Outro aspecto que precisa ser ressaltado na coleta de dados na pesquisa etnográfica é que não existe necessidade "a priori" de determinar o tamanho da amostra, pois o princípio que o norteia é o da qualidade dos dados, ou seja, a precisão que se retrata o contexto como um todo. MINAYO (1993) considera alguns aspectos sobre a amostragem qualitativa, a nosso ver também aplicáveis à pesquisa etnográfica:

• inclusão de informantes que possuam conhecimento sobre o que o pesquisador pretende explorar;

• abrangência de número suficiente de informantes, de modo a permitir reincidência de informações, sem desprezar os que trazem informações ímpares, cujo potencial explicativo deve ser considerado;

• diversificação dos informantes com a finalidade de apreender semelhanças e divergências;

• inclusão de locais e grupos de observação e informação, possibilitando informações e retrato do conjunto das experiências e expressões que se pretende explorar na pesquisa.

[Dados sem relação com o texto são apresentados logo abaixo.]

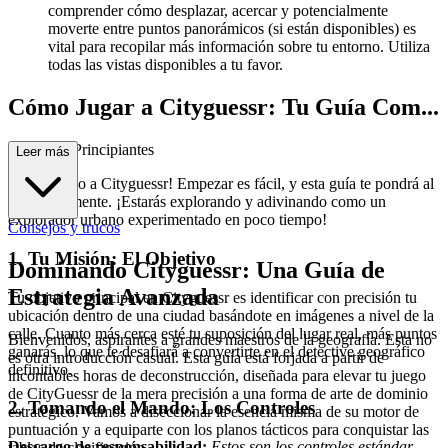
comprender cómo desplazar, acercar y potencialmente
moverte entre puntos panorámicos (si están disponibles) es
vital para recopilar más información sobre tu entorno. Utiliza
todas las vistas disponibles a tu favor.
Cómo Jugar a Cityguessr: Tu Guía Com...
pleta para Principiantes
Leer más
¡Bienvenido a Cityguessr! Empezar es fácil, y esta guía te pondrá al
día rápidamente. ¡Estarás explorando y adivinando como un
explorador urbano experimentado en poco tiempo!
Consejos y trucos
1. Tu Misión: El Objetivo
Dominando Cityguessr: Una Guía de
Estrategia Avanzada
Tu objetivo principal en Cityguessr es identificar con precisión tu
ubicación dentro de una ciudad basándote en imágenes a nivel de la
calle. Cuanto más cerca esté tu suposición del lugar real, más puntos
Bienvenidos, aspirantes a grandes maestros de la geografía. Esta no
ganarás, lo que te desafiará a convertirte en el detective geográfico
es otra introducción casual. Esta guía está forjada a partir de
definitivo.
incontables horas de deconstrucción, diseñada para elevar tu juego
de CityGuessr de la mera precisión a una forma de arte de dominio
2. Tomando el Mando: Los Controles
estratégico. Vamos a diseccionar la esencia misma de su motor de
puntuación y a equiparte con los planos tácticos para conquistar las
Descargo de responsabilidad:
Estos son los controles estándar
tablas de clasificación.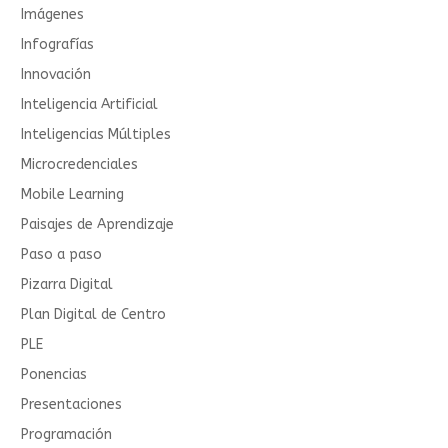
Imágenes
Infografías
Innovación
Inteligencia Artificial
Inteligencias Múltiples
Microcredenciales
Mobile Learning
Paisajes de Aprendizaje
Paso a paso
Pizarra Digital
Plan Digital de Centro
PLE
Ponencias
Presentaciones
Programación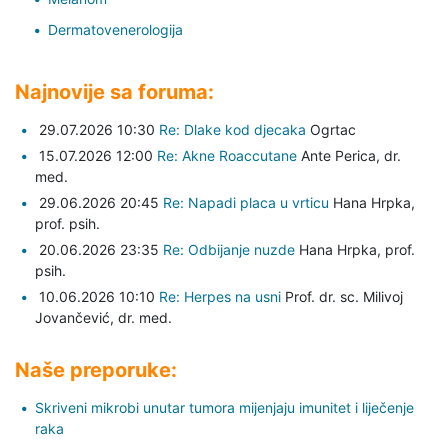
Dermatovenerologija
Najnovije sa foruma:
29.07.2026 10:30
Re: Dlake kod djecaka
Ogrtac
15.07.2026 12:00
Re: Akne Roaccutane
Ante Perica,
dr.
med.
29.06.2026 20:45
Re: Napadi placa u vrticu
Hana Hrpka,
prof. psih.
20.06.2026 23:35
Re: Odbijanje nuzde
Hana Hrpka,
prof.
psih.
10.06.2026 10:10
Re: Herpes na usni
Prof. dr. sc. Milivoj
Jovančević,
dr. med.
Naše preporuke:
Skriveni mikrobi unutar tumora mijenjaju imunitet i liječenje
raka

Considerando-se que a ênfase está na qualidade dos dados, pode-se excluir informantes que não tragam informações significativas para a investigação, o que denomina-se seleção secundária.

A ANÁLISE DOS DADOS

Existe o consenso entre os pesquisadores etnográficos de que a coleta e análise de dados deva processar-se simultaneamente, num movimento espiral com aumento crescente do seu nível de complexidade. Durante o processo de análise dos dados, o pesquisador caminha por diversos estágios e, gradativamente, vão surgindo novas dimensões do conhecimento, que conduzem a novos questionamentos. Isto demanda coleta adicional de dados e permite a expansão e a verificação dos achados (SPRADLEY, 1979 ); (SPRADLEY, 1980).

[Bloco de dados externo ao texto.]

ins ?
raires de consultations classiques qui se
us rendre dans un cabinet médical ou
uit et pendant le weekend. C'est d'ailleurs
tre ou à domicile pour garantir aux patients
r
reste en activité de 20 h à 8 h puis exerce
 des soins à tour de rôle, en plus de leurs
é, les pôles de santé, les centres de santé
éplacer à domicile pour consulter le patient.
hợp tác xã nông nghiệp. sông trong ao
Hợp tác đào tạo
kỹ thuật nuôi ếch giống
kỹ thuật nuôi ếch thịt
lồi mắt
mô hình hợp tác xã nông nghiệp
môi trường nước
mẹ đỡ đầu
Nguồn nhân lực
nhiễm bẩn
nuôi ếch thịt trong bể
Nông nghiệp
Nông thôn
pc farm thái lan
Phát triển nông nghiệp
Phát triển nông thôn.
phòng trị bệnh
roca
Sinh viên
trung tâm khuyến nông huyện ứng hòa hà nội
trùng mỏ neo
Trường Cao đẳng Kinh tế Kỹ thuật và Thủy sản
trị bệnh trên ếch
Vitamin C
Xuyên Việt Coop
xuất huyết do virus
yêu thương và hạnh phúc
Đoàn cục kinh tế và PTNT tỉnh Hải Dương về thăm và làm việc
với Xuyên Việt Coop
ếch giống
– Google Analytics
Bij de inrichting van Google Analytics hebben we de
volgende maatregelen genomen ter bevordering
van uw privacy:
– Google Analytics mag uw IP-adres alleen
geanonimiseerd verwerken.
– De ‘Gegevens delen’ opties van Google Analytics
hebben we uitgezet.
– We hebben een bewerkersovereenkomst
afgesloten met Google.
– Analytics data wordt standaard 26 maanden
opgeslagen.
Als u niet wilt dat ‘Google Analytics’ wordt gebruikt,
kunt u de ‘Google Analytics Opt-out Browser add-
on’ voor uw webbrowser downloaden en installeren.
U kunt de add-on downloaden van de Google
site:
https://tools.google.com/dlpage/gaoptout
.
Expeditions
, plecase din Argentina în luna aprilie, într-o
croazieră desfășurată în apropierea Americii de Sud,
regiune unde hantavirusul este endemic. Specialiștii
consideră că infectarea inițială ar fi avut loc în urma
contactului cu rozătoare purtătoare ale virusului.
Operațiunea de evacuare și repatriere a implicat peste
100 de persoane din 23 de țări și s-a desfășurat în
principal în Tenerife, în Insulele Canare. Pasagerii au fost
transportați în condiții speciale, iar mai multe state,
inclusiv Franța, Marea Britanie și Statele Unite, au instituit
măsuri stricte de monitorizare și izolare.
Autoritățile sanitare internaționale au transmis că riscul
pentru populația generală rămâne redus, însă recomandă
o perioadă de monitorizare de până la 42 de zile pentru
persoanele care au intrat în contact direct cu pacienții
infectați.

A finalidade da análise é extrair temas e obter um entendimento profundo dos valores e crenças que guiam as ações dos indivíduos. Isto envolve um pensar e re-pensar sobre o que as pessoas dizem, fazem e sobre a consistência entre aquilo que dizem que fazem e realmente fazem e o significado das ações no contexto, onde atividades e interações ocorrem. A etnografia como produto do trabalho de campo, é uma descrição cultural. A generalização é a tarefa essencial do pesquisador e envolve tanto a descrição de padrões culturais como a apresentação da evidência empírica, das quais tais padrões emergiram, bem como a forma de interpretação do significado dos mesmos para as pessoas de um determinado grupo numa situação social.(POWERS; KNAPP, 1990).

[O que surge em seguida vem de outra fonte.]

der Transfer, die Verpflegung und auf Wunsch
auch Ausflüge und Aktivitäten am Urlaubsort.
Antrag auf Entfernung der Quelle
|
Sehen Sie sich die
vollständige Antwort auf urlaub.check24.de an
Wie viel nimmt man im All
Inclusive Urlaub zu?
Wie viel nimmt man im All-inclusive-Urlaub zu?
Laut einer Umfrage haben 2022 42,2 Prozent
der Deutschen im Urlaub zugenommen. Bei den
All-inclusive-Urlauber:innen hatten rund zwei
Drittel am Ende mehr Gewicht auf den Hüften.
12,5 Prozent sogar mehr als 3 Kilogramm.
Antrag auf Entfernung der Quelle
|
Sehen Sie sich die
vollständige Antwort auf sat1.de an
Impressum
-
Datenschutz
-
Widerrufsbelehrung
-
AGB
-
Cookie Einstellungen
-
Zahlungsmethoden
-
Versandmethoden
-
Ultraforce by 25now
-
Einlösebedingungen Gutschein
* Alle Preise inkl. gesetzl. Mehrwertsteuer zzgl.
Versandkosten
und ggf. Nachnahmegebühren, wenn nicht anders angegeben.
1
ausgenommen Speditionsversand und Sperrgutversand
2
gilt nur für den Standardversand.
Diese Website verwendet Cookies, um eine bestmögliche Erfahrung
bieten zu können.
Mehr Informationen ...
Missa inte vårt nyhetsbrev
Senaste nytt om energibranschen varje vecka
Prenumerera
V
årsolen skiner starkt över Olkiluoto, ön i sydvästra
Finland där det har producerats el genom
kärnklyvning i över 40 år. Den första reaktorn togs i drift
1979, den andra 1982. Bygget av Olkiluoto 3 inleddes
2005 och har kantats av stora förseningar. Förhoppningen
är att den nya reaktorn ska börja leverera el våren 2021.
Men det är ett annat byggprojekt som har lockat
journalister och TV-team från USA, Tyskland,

A análise de dados etnográficos pode ser feita de várias maneiras, e existe a possibilidade da associação com outros métodos para melhor estudar o fenômeno.

LEININGER (1985) desenvolveu um método de pesquisa etnográfico específico para a enfermagem, ao qual denominou etnoenfermagem. Neste método, propõe que a análise dos dados seja feita em quatro fases.

• Coleta e documentação dos dados brutos: o pesquisador coleta, registra e inicia a análise de dados relativos ao tema, ao objetivo ou às questões propostas para o estudo;

• Identificação de descritores e componentes: os dados são estudados, buscando as semelhanças e divergências de afirmações e comportamentos, que são classificados de forma a permitir a compreensão da situação ou questões em estudo, para que o significado do contexto seja preservado;

• Análise contextual e de padrões: os dados são escrutinizados para se descobrir padrões de comportamento, significados estruturais e análise contextual. Interpretações, componentes, ou categorias de dados são examinados em busca de padrões recorrentes;

• Temas, achados relevantes e formulações teóricas: é a fase mais refinada de análise e de síntese de dados. Requer reflexão, elaboração de modelo e análise criativa de dados. O pesquisador abstrai temas e pode elaborar formulações teóricas e recomendações.

A etnociência é um ramo mais recente da metodologia etnográfica. Tem como pressuposto que a estrutura oculta ou inconsciente evidencia-se na linguagem das pessoas. Nesta perspectiva, SPRADLEY (1979) e SPRADLEY (1980) propõem quatro etapas no processo de análise: análise de domínios, análise taxonômica, análise componencial e análise de temas.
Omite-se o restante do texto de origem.